Redding: Aprilia was like an "empty void" in 2018
Scott Redding says the Aprilia MotoGP team was like an “empty void” in 2018, two years on from his disastrous final premier-class campaign with the Italian manufacturer.
Redding replaced fellow countryman Sam Lowes at Aprilia in 2018, having previously raced both Honda and Ducati machinery in his first four years in the premier class.
However, the former Moto2 runner-up struggled with the RS-GP from the outset, and after just six races the team announced that he would be replaced by Andrea Iannone in 2019.
Redding has since re-built his reputation by winning the British Superbike Championship at his first attempt last year and securing a factory contract with Ducati for the World Superbike Championship for 2020, but the 27-year-old admitted that his Aprilia experience was “psychologically demoralising.”
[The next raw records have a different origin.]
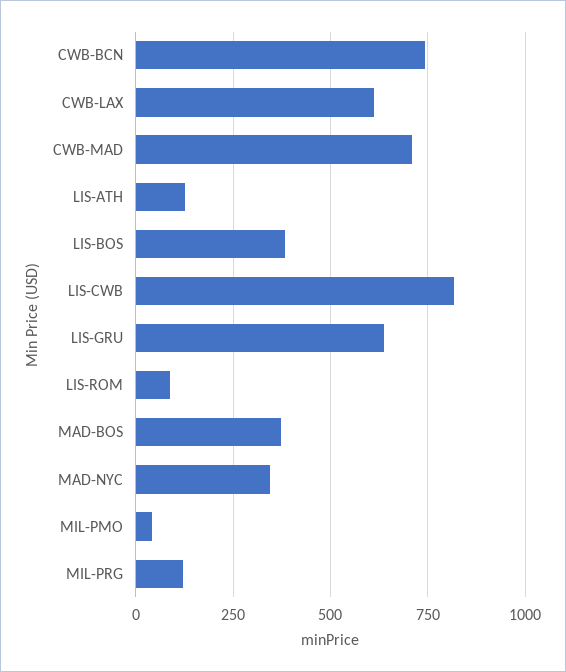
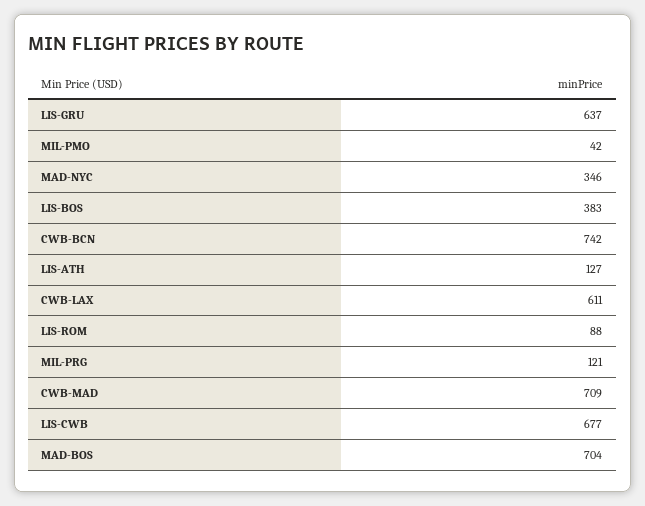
  {
    "CWB-BCN": 742,
    "CWB-LAX": 611,
    "CWB-MAD": 709,
    "LIS-ATH": 127,
    "LIS-BOS": 383,
-   "LIS-CWB": 825,
+   "LIS-CWB": 677,
    "LIS-GRU": 637,
    "LIS-ROM": 88,
-   "MAD-BOS": 375,
+   "MAD-BOS": 704,
    "MAD-NYC": 346,
    "MIL-PMO": 42,
    "MIL-PRG": 121
  }

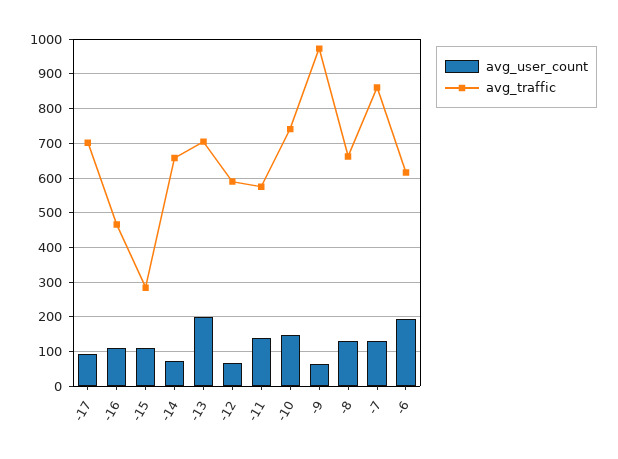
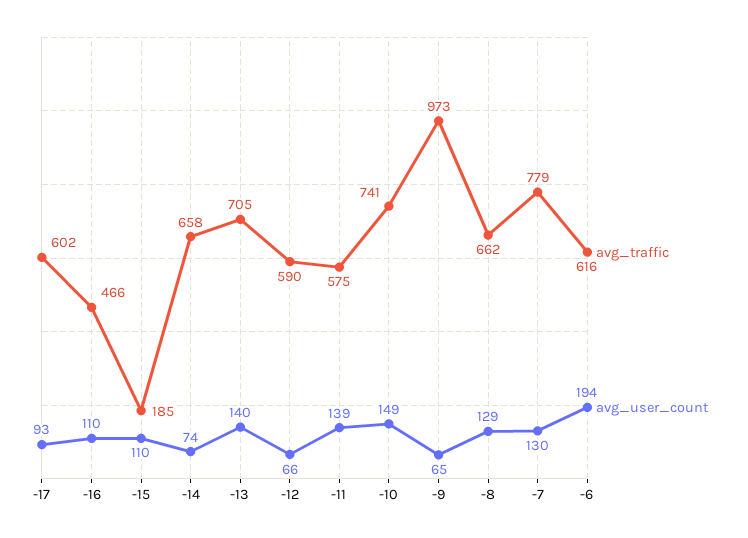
  {
    "avg_user_count": {
      "-17": 93,
      "-16": 110,
      "-15": 110,
      "-14": 74,
-     "-13": 200,
+     "-13": 140,
      "-12": 66,
      "-11": 139,
      "-10": 149,
      "-9": 65,
      "-8": 129,
      "-7": 130,
      "-6": 194
    },
    "avg_traffic": {
-     "-17": 700,
+     "-17": 602,
      "-16": 466,
-     "-15": 280,
+     "-15": 185,
      "-14": 658,
      "-13": 705,
      "-12": 590,
      "-11": 575,
      "-10": 741,
      "-9": 973,
      "-8": 662,
-     "-7": 860,
+     "-7": 779,
      "-6": 616
    }
  }

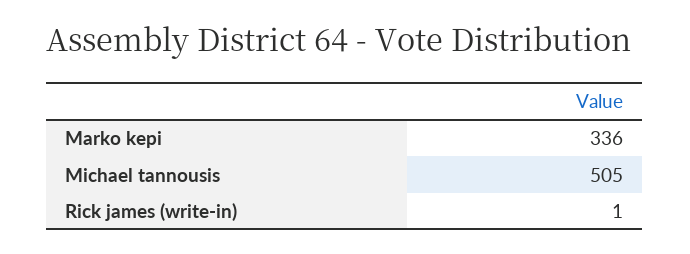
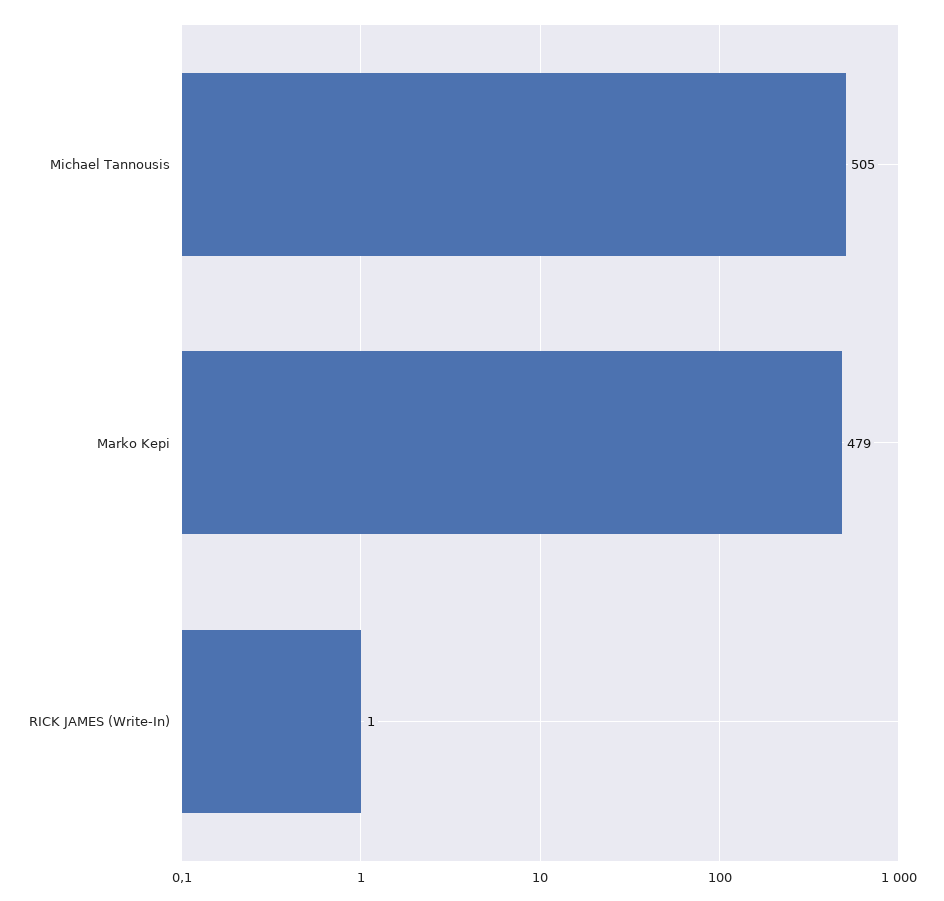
  {
-   "Marko kepi": 336,
+   "Marko kepi": 479,
    "Michael tannousis": 505,
    "Rick james (write-in)": 1
  }

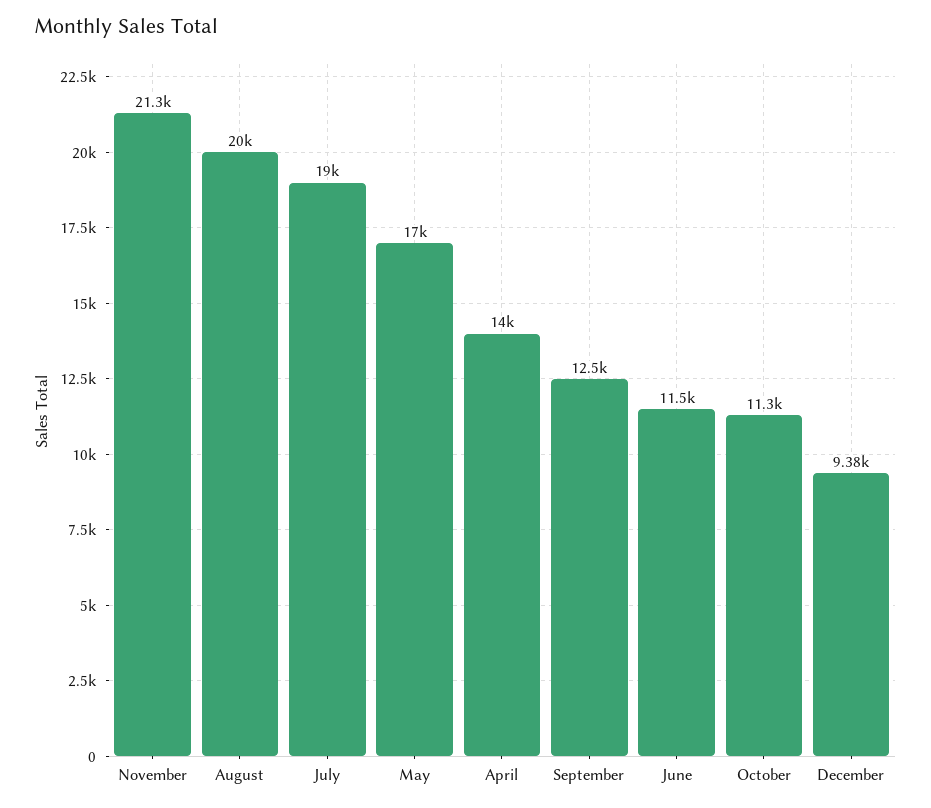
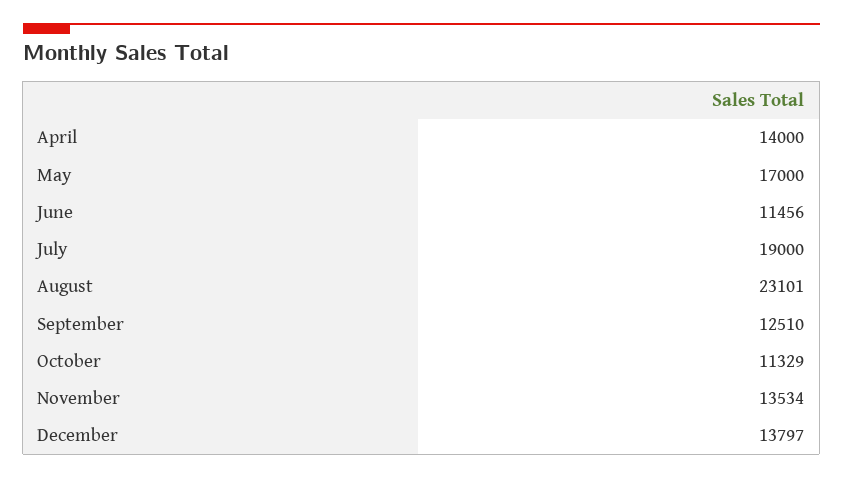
  {
-   "November": 21300,
+   "November": 13534,
-   "August": 20000,
+   "August": 23101,
    "July": 19000,
    "May": 17000,
    "April": 14000,
    "September": 12510,
    "June": 11456,
    "October": 11329,
-   "December": 9380
+   "December": 13797
  }

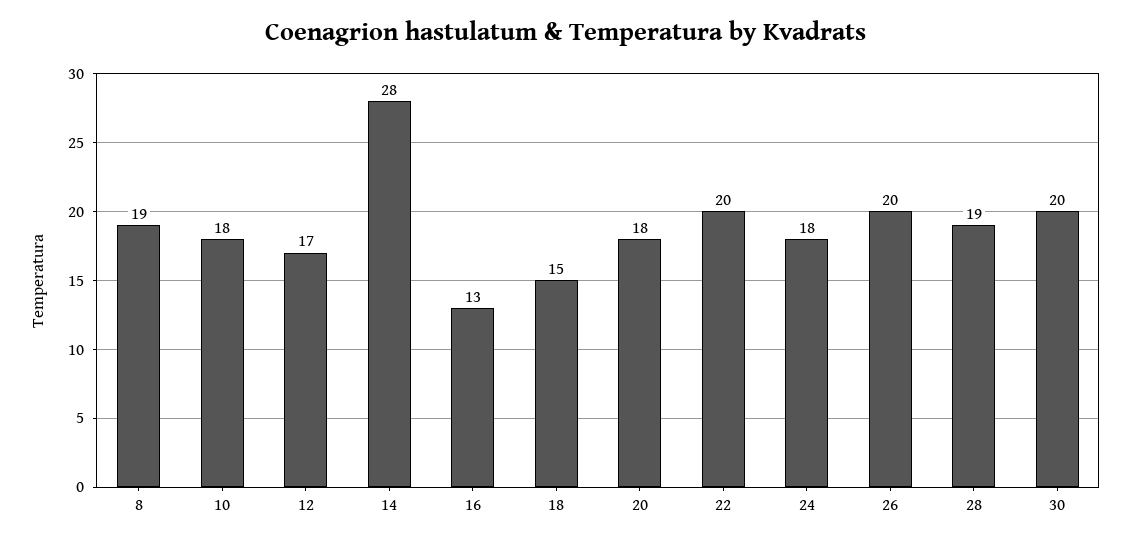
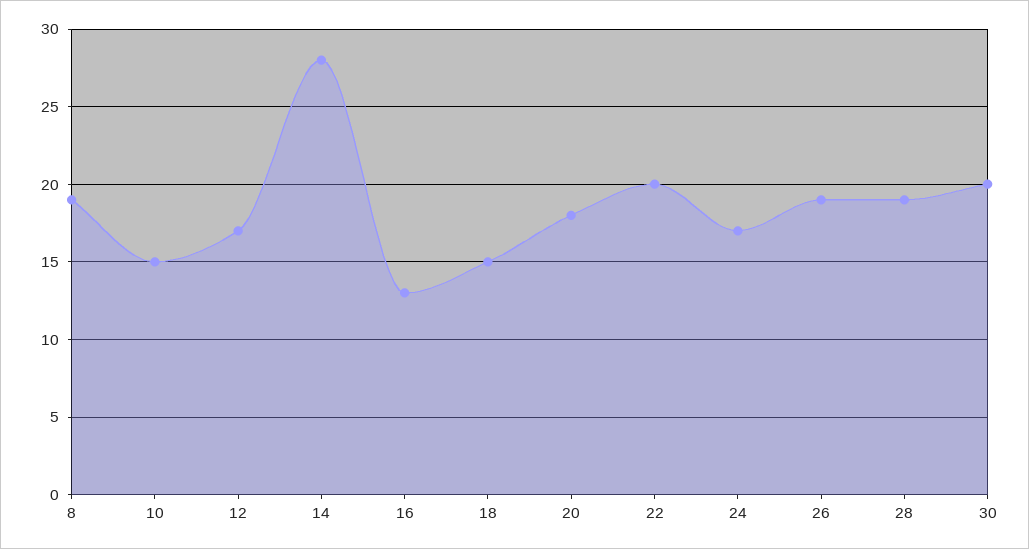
  {
    "8": 19,
-   "10": 18,
+   "10": 15,
    "12": 17,
    "14": 28,
    "16": 13,
    "18": 15,
    "20": 18,
    "22": 20,
-   "24": 18,
+   "24": 17,
-   "26": 20,
+   "26": 19,
    "28": 19,
    "30": 20
  }

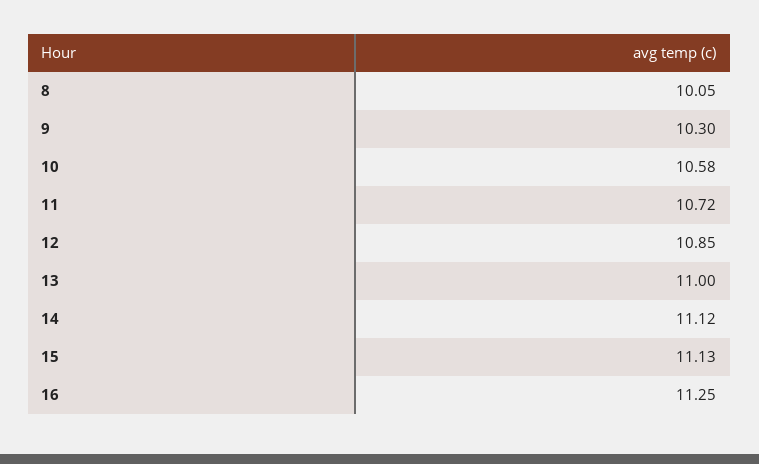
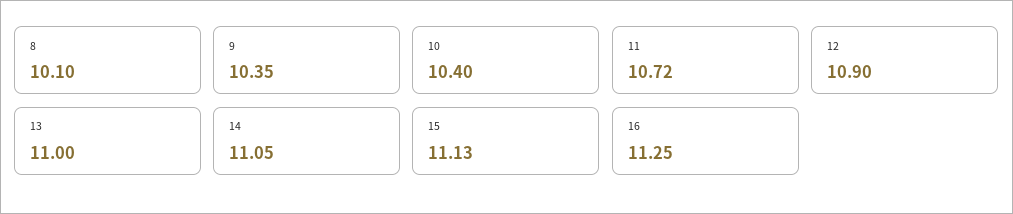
  {
-   "8": 10.05,
+   "8": 10.1,
-   "9": 10.3,
+   "9": 10.35,
-   "10": 10.58,
+   "10": 10.4,
    "11": 10.72,
-   "12": 10.85,
+   "12": 10.9,
    "13": 11,
-   "14": 11.12,
+   "14": 11.05,
    "15": 11.13,
    "16": 11.25
  }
“To be honest, I thought the intention from them was there [from Aprilia],” Redding said in a BT Sport podcast. “I believe I’m a better rider than Aleix Espargaro. I do like the guy but I believe I’m a better rider than him. But he was beating me all the time and I just couldn’t get my head around it.
“And they said ‘we are gonna do this, we are gonna do that, it’s a factory bike and we are gonna do this’. And it was just a f***ing empty, an empty void.
“And that’s what kind of hurt me, this is what [I] struggled [with] because you know I grow for winning, I was working hard, I was the lightest I’d ever been in racing. But there was nothing coming.
“When we got to Sepang for the race, the bike that rolled out of the garage for this race, was exactly the same as the bike they rolled out for Day 1 of the test, exactly the same.
“No engine braking, didn’t turn, spun its head off and then they expect me to race with that, and it’s just psychologically demoralising. Like, what is the point of me f***ing riding?”
Redding said he was convinced that there was something inherently wrong with the 2018 iteration of the RS-GP and had requested Aprilia to conduct a side-by-side test with a previous version of the bike.
However, the British rider said he was rebuked by the team, although a subsequent test on the old machine for teammate Espargaro vindicated his opinion that the '18 bike was a step backwards in terms of performance.
“We got to the Sepang [test] and they gave us the new bike and I was nowhere,” Redding said. “After two laps I came in and I said ‘this thing is shit’. This ain’t where we need to go, the front end of the bike had a tyre that was two times softer.
"It was just like rolling, rolling and rolling. [I’m like] ‘what the f***’s going on, I’m not even pushing’. But they just didn’t believe in me. I said you see the old bike is better. ‘No, stick with this.’
“And the mildest thing I said to them was, ‘Bring the old bike at a private test and we’ll test it. Bring the old bike and let’s just see what’s better, what’s worse. I hope for you guys everything is worse with the old bike’. And they laughed at me, they laughed.
“They are like, ‘Don’t be so silly, the new bike is better and blah blah’. I said, ‘Yeah but just try, just test. We don’t know but we are in a bad situation, just try’. And they laughed at me.
“Then they brought the [old] bike to Aragon and I went home after the test and Aleix stayed, which I didn’t know about - I only saw it from his Instagram page that he stayed.
“So I was like, ‘Okay, what the f***?’ And I messaged him and he was like we are testing the old bike. And I was like ‘oh, funny that’. And I said, 'How did you get on?' And he said, ‘I went four tenths faster in the first exit with the bike.’”
Redding sits second in the WSBK standings behind Kawasaki rider Alex Lowes after a trio of podium finishes in the opening round at Phillip Island, which took place before the season was disrupted by the global coronavirus pandemic.